--- Begin ---

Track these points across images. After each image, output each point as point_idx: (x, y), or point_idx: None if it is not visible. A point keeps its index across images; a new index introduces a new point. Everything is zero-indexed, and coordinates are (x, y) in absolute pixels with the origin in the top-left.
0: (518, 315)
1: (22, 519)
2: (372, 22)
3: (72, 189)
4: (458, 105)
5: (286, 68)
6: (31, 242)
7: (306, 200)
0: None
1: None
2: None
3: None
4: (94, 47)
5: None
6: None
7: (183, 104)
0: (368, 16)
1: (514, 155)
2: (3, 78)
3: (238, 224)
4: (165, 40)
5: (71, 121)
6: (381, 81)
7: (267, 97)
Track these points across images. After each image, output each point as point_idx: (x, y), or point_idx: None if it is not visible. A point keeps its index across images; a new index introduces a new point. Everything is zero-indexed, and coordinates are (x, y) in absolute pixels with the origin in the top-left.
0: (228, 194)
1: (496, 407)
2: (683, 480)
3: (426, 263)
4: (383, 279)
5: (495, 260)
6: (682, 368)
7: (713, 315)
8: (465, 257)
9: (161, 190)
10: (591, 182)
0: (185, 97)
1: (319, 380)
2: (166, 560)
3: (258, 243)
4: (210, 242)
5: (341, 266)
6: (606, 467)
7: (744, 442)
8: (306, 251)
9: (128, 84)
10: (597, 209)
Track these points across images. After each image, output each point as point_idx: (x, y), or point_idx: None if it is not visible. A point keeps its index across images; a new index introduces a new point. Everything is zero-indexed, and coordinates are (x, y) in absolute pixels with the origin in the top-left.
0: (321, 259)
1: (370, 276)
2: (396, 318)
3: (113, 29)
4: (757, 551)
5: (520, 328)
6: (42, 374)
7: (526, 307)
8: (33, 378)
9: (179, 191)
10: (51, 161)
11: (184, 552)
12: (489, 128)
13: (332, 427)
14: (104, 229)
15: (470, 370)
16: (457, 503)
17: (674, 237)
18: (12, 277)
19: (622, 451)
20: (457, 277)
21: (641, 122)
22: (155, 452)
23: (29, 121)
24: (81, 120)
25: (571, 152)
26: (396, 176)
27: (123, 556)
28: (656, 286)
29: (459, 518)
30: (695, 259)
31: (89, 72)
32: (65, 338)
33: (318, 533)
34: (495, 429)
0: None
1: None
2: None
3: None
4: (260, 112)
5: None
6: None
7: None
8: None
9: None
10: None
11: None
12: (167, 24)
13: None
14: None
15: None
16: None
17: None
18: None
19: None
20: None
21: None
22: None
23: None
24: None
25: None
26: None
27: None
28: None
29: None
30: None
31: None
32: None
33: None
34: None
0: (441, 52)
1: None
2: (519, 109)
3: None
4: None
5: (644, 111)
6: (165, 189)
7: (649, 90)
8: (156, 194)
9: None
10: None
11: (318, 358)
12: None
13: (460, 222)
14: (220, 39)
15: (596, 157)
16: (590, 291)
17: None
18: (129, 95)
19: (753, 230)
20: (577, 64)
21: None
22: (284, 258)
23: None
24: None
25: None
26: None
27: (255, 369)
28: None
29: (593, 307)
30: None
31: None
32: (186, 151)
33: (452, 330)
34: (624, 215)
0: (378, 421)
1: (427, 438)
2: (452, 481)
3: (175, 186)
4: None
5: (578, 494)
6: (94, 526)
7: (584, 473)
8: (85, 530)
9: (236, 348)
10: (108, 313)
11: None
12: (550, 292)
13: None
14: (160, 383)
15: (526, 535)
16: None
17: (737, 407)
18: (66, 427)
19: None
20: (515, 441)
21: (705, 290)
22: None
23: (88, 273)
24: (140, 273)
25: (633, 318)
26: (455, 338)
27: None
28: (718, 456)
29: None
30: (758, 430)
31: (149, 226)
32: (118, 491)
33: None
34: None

--- End ---

*WHAT IS REQUIRED*: Retype every one of the entries above word for word, without changing, adding, or leaving out anything.

*RESULT BELOW*:
Track these points across images. After each image, output each point as point_idx: (x, y), or point_idx: None if it is not visible. A point keeps its index across images; a new index introduces a new point. Everything is zero-indexed, and coordinates are (x, y) in absolute pixels with the origin in the top-left.
0: (518, 315)
1: (22, 519)
2: (372, 22)
3: (72, 189)
4: (458, 105)
5: (286, 68)
6: (31, 242)
7: (306, 200)
0: None
1: None
2: None
3: None
4: (94, 47)
5: None
6: None
7: (183, 104)
0: (368, 16)
1: (514, 155)
2: (3, 78)
3: (238, 224)
4: (165, 40)
5: (71, 121)
6: (381, 81)
7: (267, 97)
Track these points across images. After each image, output each point as point_idx: (x, y), or point_idx: None if it is not visible. A point keeps its index across images; a new index introduces a new point. Everything is zero-indexed, and coordinates are (x, y) in absolute pixels with the origin in the top-left.
0: (228, 194)
1: (496, 407)
2: (683, 480)
3: (426, 263)
4: (383, 279)
5: (495, 260)
6: (682, 368)
7: (713, 315)
8: (465, 257)
9: (161, 190)
10: (591, 182)
0: (185, 97)
1: (319, 380)
2: (166, 560)
3: (258, 243)
4: (210, 242)
5: (341, 266)
6: (606, 467)
7: (744, 442)
8: (306, 251)
9: (128, 84)
10: (597, 209)
Track these points across images. After each image, output each point as point_idx: (x, y), or point_idx: None if it is not visible. A point keeps its index across images; a new index introduces a new point. Everything is zero-indexed, and coordinates are (x, y) in absolute pixels with the origin in the top-left.
0: (321, 259)
1: (370, 276)
2: (396, 318)
3: (113, 29)
4: (757, 551)
5: (520, 328)
6: (42, 374)
7: (526, 307)
8: (33, 378)
9: (179, 191)
10: (51, 161)
11: (184, 552)
12: (489, 128)
13: (332, 427)
14: (104, 229)
15: (470, 370)
16: (457, 503)
17: (674, 237)
18: (12, 277)
19: (622, 451)
20: (457, 277)
21: (641, 122)
22: (155, 452)
23: (29, 121)
24: (81, 120)
25: (571, 152)
26: (396, 176)
27: (123, 556)
28: (656, 286)
29: (459, 518)
30: (695, 259)
31: (89, 72)
32: (65, 338)
33: (318, 533)
34: (495, 429)
0: None
1: None
2: None
3: None
4: (260, 112)
5: None
6: None
7: None
8: None
9: None
10: None
11: None
12: (167, 24)
13: None
14: None
15: None
16: None
17: None
18: None
19: None
20: None
21: None
22: None
23: None
24: None
25: None
26: None
27: None
28: None
29: None
30: None
31: None
32: None
33: None
34: None
0: (441, 52)
1: None
2: (519, 109)
3: None
4: None
5: (644, 111)
6: (165, 189)
7: (649, 90)
8: (156, 194)
9: None
10: None
11: (318, 358)
12: None
13: (460, 222)
14: (220, 39)
15: (596, 157)
16: (590, 291)
17: None
18: (129, 95)
19: (753, 230)
20: (577, 64)
21: None
22: (284, 258)
23: None
24: None
25: None
26: None
27: (255, 369)
28: None
29: (593, 307)
30: None
31: None
32: (186, 151)
33: (452, 330)
34: (624, 215)
0: (378, 421)
1: (427, 438)
2: (452, 481)
3: (175, 186)
4: None
5: (578, 494)
6: (94, 526)
7: (584, 473)
8: (85, 530)
9: (236, 348)
10: (108, 313)
11: None
12: (550, 292)
13: None
14: (160, 383)
15: (526, 535)
16: None
17: (737, 407)
18: (66, 427)
19: None
20: (515, 441)
21: (705, 290)
22: None
23: (88, 273)
24: (140, 273)
25: (633, 318)
26: (455, 338)
27: None
28: (718, 456)
29: None
30: (758, 430)
31: (149, 226)
32: (118, 491)
33: None
34: None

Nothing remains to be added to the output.